Gradle NativeExecutable from linked libs only

Hello everyone.

What I’m trying to achieve (and actually have but with a “hack” I will mention below) is to create a native executable that does not have source code of its own but instead is created by linking several libs.

Before using gradle the executable was being created with a makefile. In the makefile the following two lines were creating the executables I wanted:

link.exe <linker flags> lib1.obj lib2.obj lib3.obj /out:my_executable_1.exe
link.exe <linker flags> lib1.obj lib4.obj /out:my_executable_2.exe

In my gradle configuration I have the following to create the libs and executables:

model {

    components {

        lib1(NativeLibrarySpec) {}

        lib2(NativeLibrarySpec) {}

        lib3(NativeLibrarySpec) {}

        lib4(NativeLibrarySpec) {}

        my_executable_1(NativeExecutableSpec) {
            sources {
                cpp {
                    lib library: 'lib1', linkage: 'static'
                    lib library: 'lib2', linkage: 'static'
                    lib library: 'lib3', linkage: 'static'
                }
            }
        }

       my_executable_2(NativeExecutableSpec) {
           sources {
               cpp {
                    lib library: 'lib1', linkage: 'static'
                    lib library: 'lib4', linkage: 'static'
                }
            }
       }
   }
}

If I have nothing under the my_executable_1/cpp directory then gradle skips the task saying that it is up to date and no executables are being created.

Although if I place a dummy file (dummy.cpp) in the my_executable_1/cpp directory, then everything work perfectly fine and my executables are being created with no issue.

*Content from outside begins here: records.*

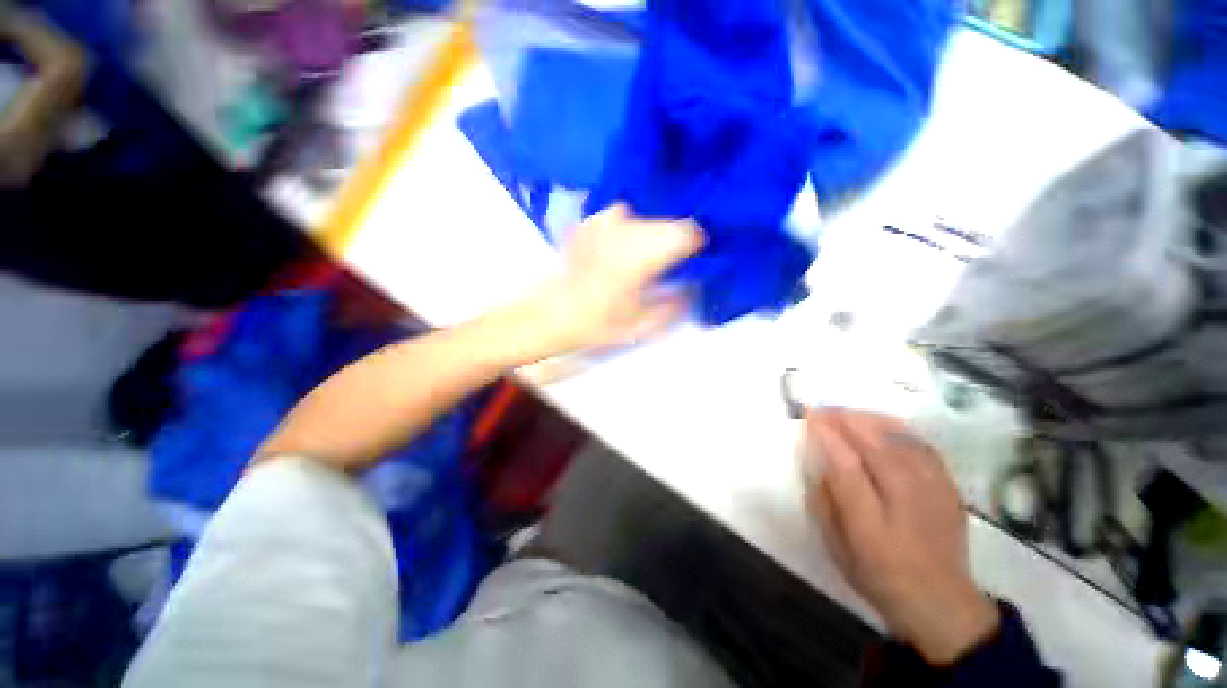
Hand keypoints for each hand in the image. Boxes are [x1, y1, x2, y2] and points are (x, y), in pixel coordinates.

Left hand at [531, 204, 703, 353]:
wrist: (551, 314)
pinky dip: (632, 226)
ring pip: (647, 217)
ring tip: (650, 256)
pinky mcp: (591, 221)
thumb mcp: (642, 325)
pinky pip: (624, 215)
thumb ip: (674, 305)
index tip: (699, 257)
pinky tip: (625, 246)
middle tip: (676, 261)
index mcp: (643, 254)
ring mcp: (606, 221)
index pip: (688, 232)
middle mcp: (627, 229)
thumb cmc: (598, 324)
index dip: (698, 242)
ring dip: (655, 233)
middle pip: (669, 222)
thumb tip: (693, 286)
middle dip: (677, 239)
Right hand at [803, 410, 999, 665]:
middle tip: (822, 409)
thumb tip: (817, 463)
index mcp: (871, 526)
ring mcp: (934, 493)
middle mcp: (905, 504)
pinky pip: (921, 445)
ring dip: (868, 419)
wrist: (941, 603)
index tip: (808, 416)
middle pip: (875, 445)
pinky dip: (897, 429)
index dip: (826, 436)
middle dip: (844, 420)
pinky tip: (881, 424)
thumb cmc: (878, 575)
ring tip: (846, 413)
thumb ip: (824, 503)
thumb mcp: (837, 547)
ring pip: (900, 440)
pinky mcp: (950, 487)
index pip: (846, 467)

Is there a way to make this work without the dummy file? If no, do you believe this should be added as a feature (I don’t know how common this scenario can be to be honest)?

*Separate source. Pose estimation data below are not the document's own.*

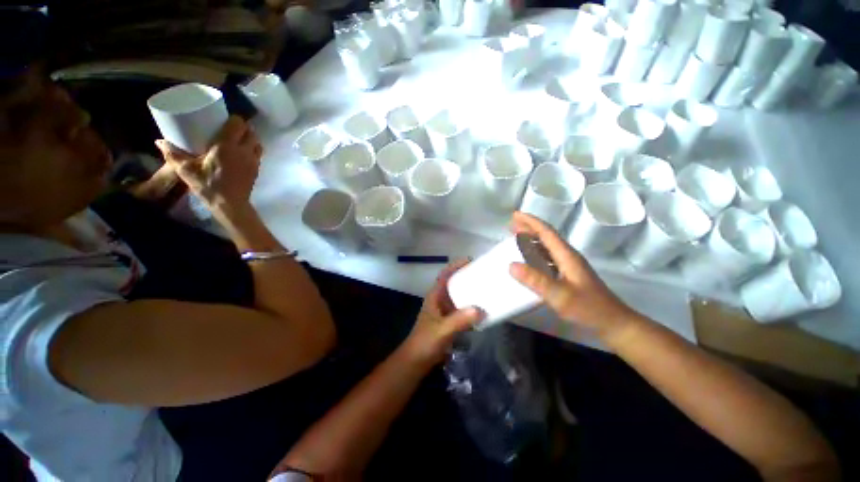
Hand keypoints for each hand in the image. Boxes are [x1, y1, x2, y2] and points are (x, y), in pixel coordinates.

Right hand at [155, 116, 261, 209]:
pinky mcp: (257, 169)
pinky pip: (258, 154)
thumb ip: (173, 154)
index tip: (225, 118)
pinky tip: (242, 153)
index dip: (234, 119)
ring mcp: (253, 161)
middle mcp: (244, 151)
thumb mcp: (186, 170)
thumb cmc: (208, 185)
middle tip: (231, 128)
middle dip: (243, 128)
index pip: (239, 125)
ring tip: (238, 140)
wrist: (230, 204)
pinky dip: (253, 150)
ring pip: (258, 143)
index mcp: (228, 146)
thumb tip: (159, 141)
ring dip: (250, 139)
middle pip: (251, 132)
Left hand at [401, 260, 484, 365]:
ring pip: (459, 297)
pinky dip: (472, 308)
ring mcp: (445, 311)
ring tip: (487, 289)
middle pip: (454, 283)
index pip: (445, 275)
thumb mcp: (442, 330)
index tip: (470, 260)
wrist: (417, 361)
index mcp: (435, 296)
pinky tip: (483, 311)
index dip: (455, 266)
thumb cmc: (425, 342)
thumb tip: (480, 309)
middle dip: (467, 277)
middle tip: (484, 274)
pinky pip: (463, 310)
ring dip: (470, 293)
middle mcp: (440, 300)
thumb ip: (459, 320)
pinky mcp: (449, 321)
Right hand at [507, 212, 637, 339]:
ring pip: (547, 246)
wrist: (613, 323)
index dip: (530, 222)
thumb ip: (536, 280)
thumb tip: (511, 265)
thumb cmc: (589, 308)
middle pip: (547, 236)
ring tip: (515, 237)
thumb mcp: (561, 295)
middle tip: (510, 225)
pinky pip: (548, 258)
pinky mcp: (568, 275)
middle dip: (529, 227)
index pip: (547, 232)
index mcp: (567, 256)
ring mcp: (569, 266)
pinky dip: (535, 253)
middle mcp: (568, 256)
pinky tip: (528, 260)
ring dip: (531, 239)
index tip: (515, 215)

Note: If you google my issue, you will see that I have also posted it in stackoverflow. I know I should have posted it here in the first place and that is my mistake.

You could tell Gradle that the task is never up-to-date, even if there is no input file.
See Section 14.9 of the user guide, and TaskOutputs#upToDateWhen

Thank you for your response. I have tried that but with no luck. Maybe the way I’m doing it is wrong (??). What I used is the following (very broad I know but it is just temporary like that to make sure it works).

tasks.all { task ->
  if (task.name.endsWith("Executable")) {
    task.outputs.upToDateWhen { false }
  }
}
if (task.name.endsWith("Executable")) {
  println "upToDate false for ${task}.name"
  task.outputs.upToDateWhen { it -> false }
}

You may try the above snippet
the upToDateWhen closure shall receive a parameter (the task). It should work like you wrote though …
plus maybe you can print a debug message just to check that the condition in your ‘if’ is respected.

The issue here is that the link task for the executable is driven off of the source object files for the executable component itself. If there aren’t any object files for the executable, then it won’t try to link anything. So, one way to approach this is to move the “executable” source files for each executable you are trying to produce into the source of each executable and have every library be pure library code. This would be the approach that most closely aligns with how the model is intended to work.

Having said that, and understanding that approach may not be feasible for various reasons, what you can do is trick the executable linker into considering the output of the library compile tasks (ie the input of the library link tasks) to be its source object files:

    my_executable_1(NativeExecutableSpec) {
        tasks.withType(LinkExecutable) { link ->
           lib1.binaries.withType(StaticLibraryBinarySpec).each { binary ->
               binary.tasks.withType(ObjectFilesToBinary).each { libLink -> 
                   link.source libLink.getSource() 
               }
           }
        }
    }

You would probably want to make this a convenience method to keep this as clean as possible. If you have multiple variants, you would also have to include some logic to filter the library binaries to the appropriate variant for the executable binaries, but that shouldn’t be too difficult.